====== Data for review

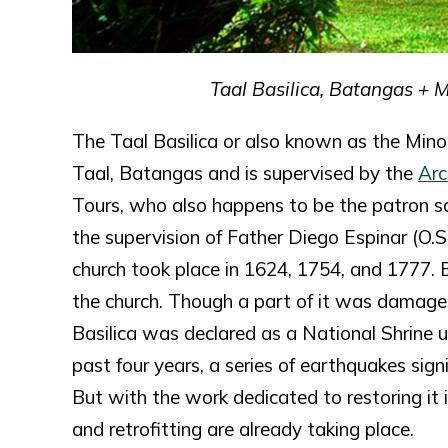
Taal Basilica, Batangas + 
The Taal Basilica or also known as the Minor
Taal, Batangas and is supervised by the
Arc
Tours, who also happens to be the patron sai
the supervision of Father Diego Espinar (O.S
church took place in 1624, 1754, and 1777. 
the church. Though a part of it was damaged,
Basilica was declared as a National Shrine u
past four years, a series of earthquakes sig
But with the work dedicated to restoring it i
and retrofitting are already taking place.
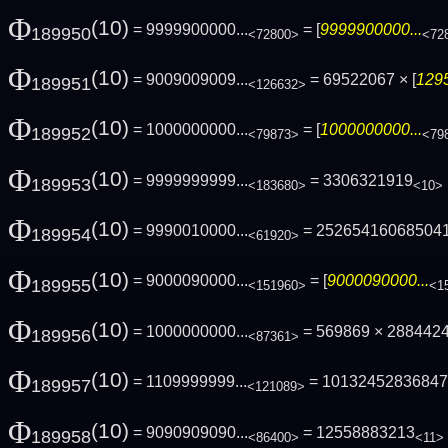
Φ
(10)
= 9999900000...
= [
9999900000...
189950
<72800>
<72
Φ
(10)
= 9009009009...
= 69522067 × [
1295
189951
<126632>
Φ
(10)
= 1000000000...
= [
1000000000...
189952
<79873>
<79
Φ
(10)
= 9999999999...
= 3306321919
189953
<183680>
<10>
Φ
(10)
= 9990010000...
= 25265416068504
189954
<61920>
Φ
(10)
= 9000090000...
= [
9000090000...
189955
<151960>
<1
Φ
(10)
= 1000000000...
= 569869 × 288442
189956
<87361>
Φ
(10)
= 1109999999...
= 1013245283684
189957
<121089>
Φ
(10)
= 9090909090...
= 12558883213
189958
<86400>
<11>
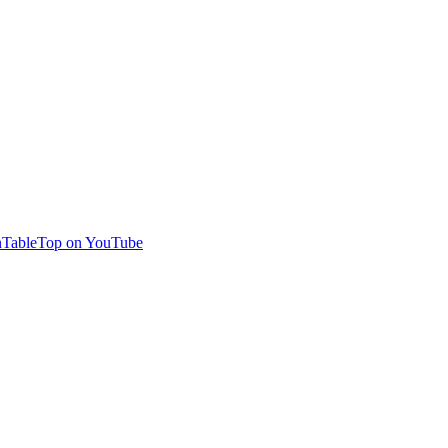
TableTop on YouTube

============

Work task -
Update the data above, swapping every "Basilica" for "Church" and keeping everything else as it is. Give back only the text, with the pictures left out.

Solution to this problem -
Taal Church, Batangas + 
The Taal Church or also known as the Minor
Taal, Batangas and is supervised by the
Arc
Tours, who also happens to be the patron sai
the supervision of Father Diego Espinar (O.S
church took place in 1624, 1754, and 1777. 
the church. Though a part of it was damaged,
Church was declared as a National Shrine u
past four years, a series of earthquakes sig
But with the work dedicated to restoring it i
and retrofitting are already taking place.
Φ
(10)
= 9999900000...
= [
9999900000...
189950
<72800>
<72
Φ
(10)
= 9009009009...
= 69522067 × [
1295
189951
<126632>
Φ
(10)
= 1000000000...
= [
1000000000...
189952
<79873>
<79
Φ
(10)
= 9999999999...
= 3306321919
189953
<183680>
<10>
Φ
(10)
= 9990010000...
= 25265416068504
189954
<61920>
Φ
(10)
= 9000090000...
= [
9000090000...
189955
<151960>
<1
Φ
(10)
= 1000000000...
= 569869 × 288442
189956
<87361>
Φ
(10)
= 1109999999...
= 1013245283684
189957
<121089>
Φ
(10)
= 9090909090...
= 12558883213
189958
<86400>
<11>
TableTop on YouTube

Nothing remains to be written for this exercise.